Monica Vitti in Ti Ho Sposato Per Allegria 1967
Breakups happen every single day of every year. Somewhere in the world, someone is breaking up with someone else. It is one of the most universal, stressful events that almost every human being has to go through at some point in our lives.
Whether you are the one breaking up with your partner or the one who is being broken up with, it is a difficult experience, and the transition to singledom can be very rough. You’ve invested your time, energy, and emotional resources into this relationship. You’ve gotten used to their presence in your life and you’ve integrated them with family, friends, and colleagues. After a breakup, you have to learn to do this very awkward thing of simultaneously trying to get used to life without them but still having to talk about this person (because people in your social circle will ask questions). And, if you’ve hung your hopes on this relationship being “the one,” then you are also dealing with a tremendous amount of grief and loss of what could have been.
Given these challenges, what are some of the healthiest ways you can heal from a breakup? Check out my tips below.
Tip 1: Allow yourself to feel your emotions
Expect that emotions will come, both positive and negative. They may appear at the most inconvenient times, when you are at work, out with friends, or when you feel like you just turned a corner on dealing with the breakup. When they happen, don’t try to push them away, because then they will just come back with a vengeance later. Instead, remind yourself that emotions come and go, like waves in the ocean. Visualize yourself riding the waves and in control instead of being dragged under by the tow. Know that emotions are temporary, and that if you allow them just to be, they won’t hang around as long to pester you.
Tip 2: Cut the reminiscing
It is natural after a breakup to start thinking of all of the great memories you’ve had together, or all of a sudden become focused on the positive qualities of your ex-partner. It is a normal process for human beings to reminisce about the past, and oftentimes, as we play back memories in our head, the picture becomes more and more rosy and you forget all of the reasons why you broke up in the first place! When you notice yourself starting to dreamily recollect the highlight reel of your relationship, direct your thoughts to something else. It is often helpful to interrupt your thoughts by engaging in an activity that requires some mental focus, like reading a short article or doing a work task. Or, get out and socialize with a friend or coworker to get your mind off things. Repeat this tip every time you notice your thoughts wandering to the good old days, and over time you’ll find that you reminisce less and less, and it will become easier to redirect your thinking.
Tip 3: Reframe the breakup as an opportunity
It may be hard to think of breakups as an opportunity, but they are. Whether it is an opportunity for you to rediscover your identity as an individual or whether the breakup gives you a chance to find a more compatible partner who can offer a more fulfilling relationship, there is opportunity in every breakup, no matter how much it hurts as first. Challenge yourself to write down at least three ways in which the breakup is an opportunity for growth, change, or meaningfulness in your life. It’s important to put pen to paper because it makes the ideas more concrete, and you can draw upon this when you start to feel discouraged or down instead of allowing your mind to talk yourself into why this breakup is not an opportunity for positivity after all. After you write these down on a piece of paper or sticky note, put it somewhere so you can reference it when you need (like in your wallet or purse).
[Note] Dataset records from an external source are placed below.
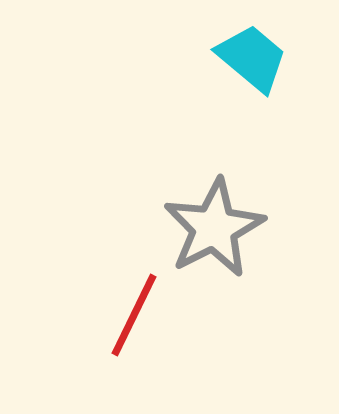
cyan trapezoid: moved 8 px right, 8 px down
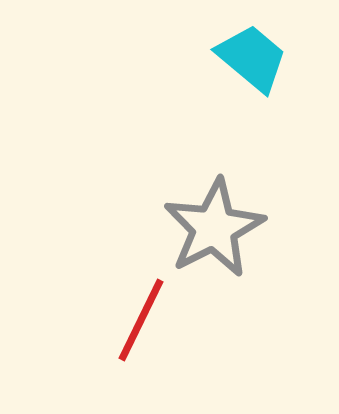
red line: moved 7 px right, 5 px down
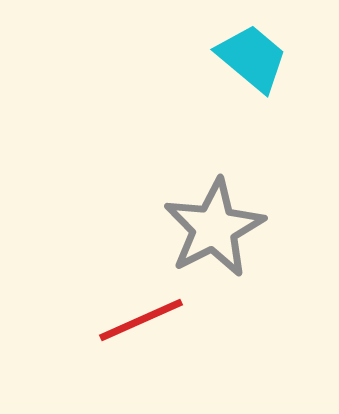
red line: rotated 40 degrees clockwise
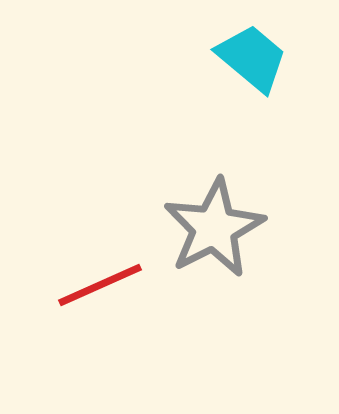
red line: moved 41 px left, 35 px up
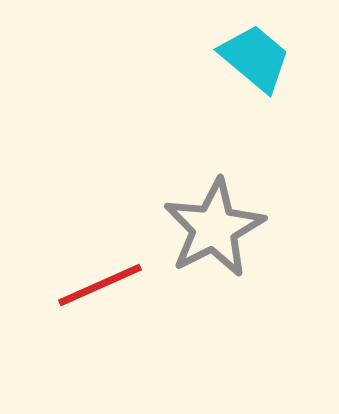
cyan trapezoid: moved 3 px right
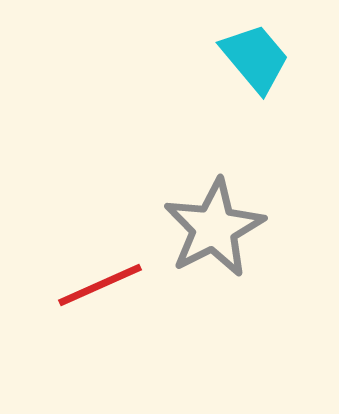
cyan trapezoid: rotated 10 degrees clockwise
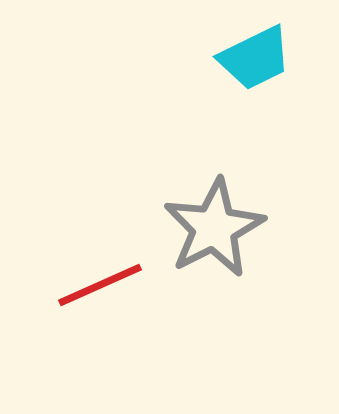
cyan trapezoid: rotated 104 degrees clockwise
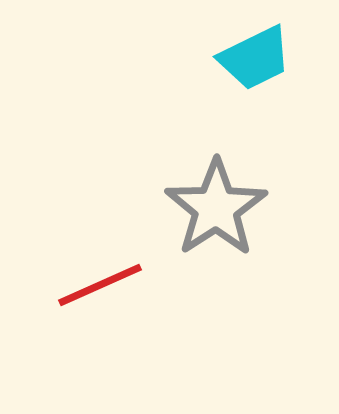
gray star: moved 2 px right, 20 px up; rotated 6 degrees counterclockwise
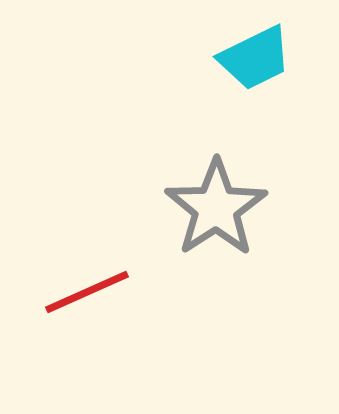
red line: moved 13 px left, 7 px down
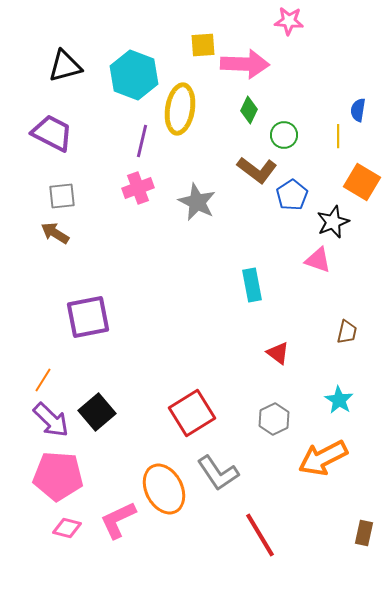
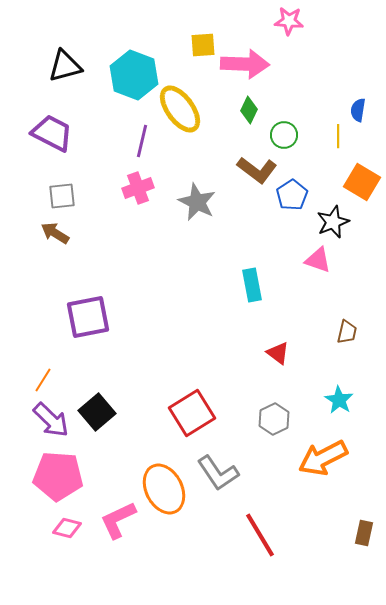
yellow ellipse: rotated 45 degrees counterclockwise
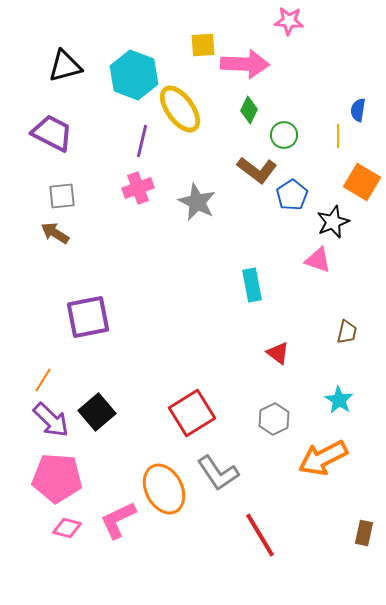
pink pentagon: moved 1 px left, 2 px down
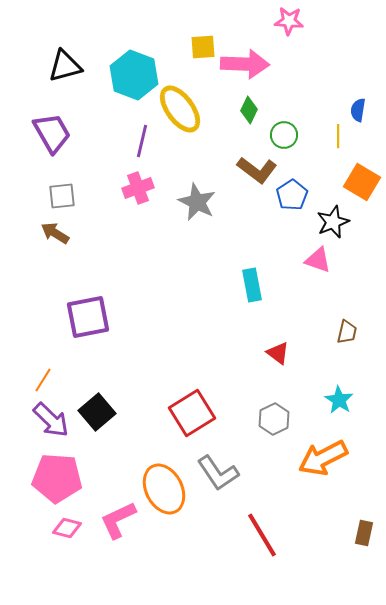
yellow square: moved 2 px down
purple trapezoid: rotated 33 degrees clockwise
red line: moved 2 px right
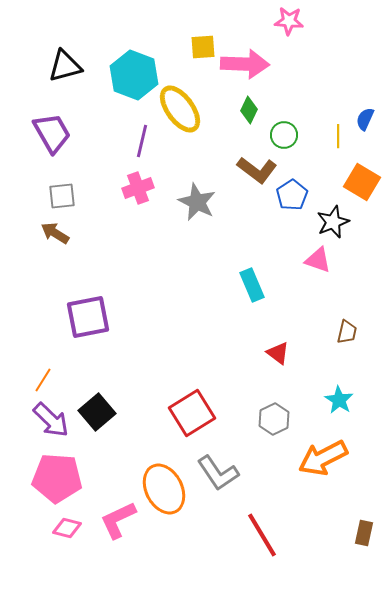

Tip 4: Lean on your social circle
We all need connectedness, and research shows that feeling like we belong and knowing that we are part of a community are essential for our mental and physical health. During this vulnerable time, lean hard on your friends, family, and people you trust. Part of what you are missing is the social attachment you had to your partner, and the feelings of loneliness and despair can often be reduced if you spend time with people you care about. Although sometimes you may be tempted to stay at home all by yourself and wallow, force yourself to make social plans and then keep them (a good rule of thumb is two to three times a week, and the get-togethers can be brief, like a coffee date or a walk around the neighborhood). And when you’re out with your friends, give yourself 15-20 minutes to process any thoughts or feelings about the breakup with them if you need to, then move on to other topics or activities.
Tip 5: Find your own closure
We all love closure but most of the times, we are not going to find it from our ex-partner. Try as you might, you will never truly know how they are doing, how they are processing the breakup, or why the breakup happened, because you will only know what they tell you (and sometimes people aren’t great at being honest, especially about breakups). So find your own closure that doesn’t rely on your ex-partner. This is also a healthy way to disengage from leaning on them and reestablishing your reliance on yourself. It is helpful to have a concrete ritual of some sort to mark the ending of the relationship that allows you to say goodbye. For example, you can write a letter to your ex-partner that conveys what you’d like to say to him, take it with you on a hike, read the letter out loud on the mountaintop, then leave the letter there before you return. You can put a collection of your mementos from the relationship in a box and then put it in a storage unit or somewhere outside of your house (like a friend’s closet). Or, you can donate an item that represents your relationship to your local Goodwill. Creating your own goodbye ritual will help you to achieve closure and move on from this chapter in your life as you welcome the next adventure.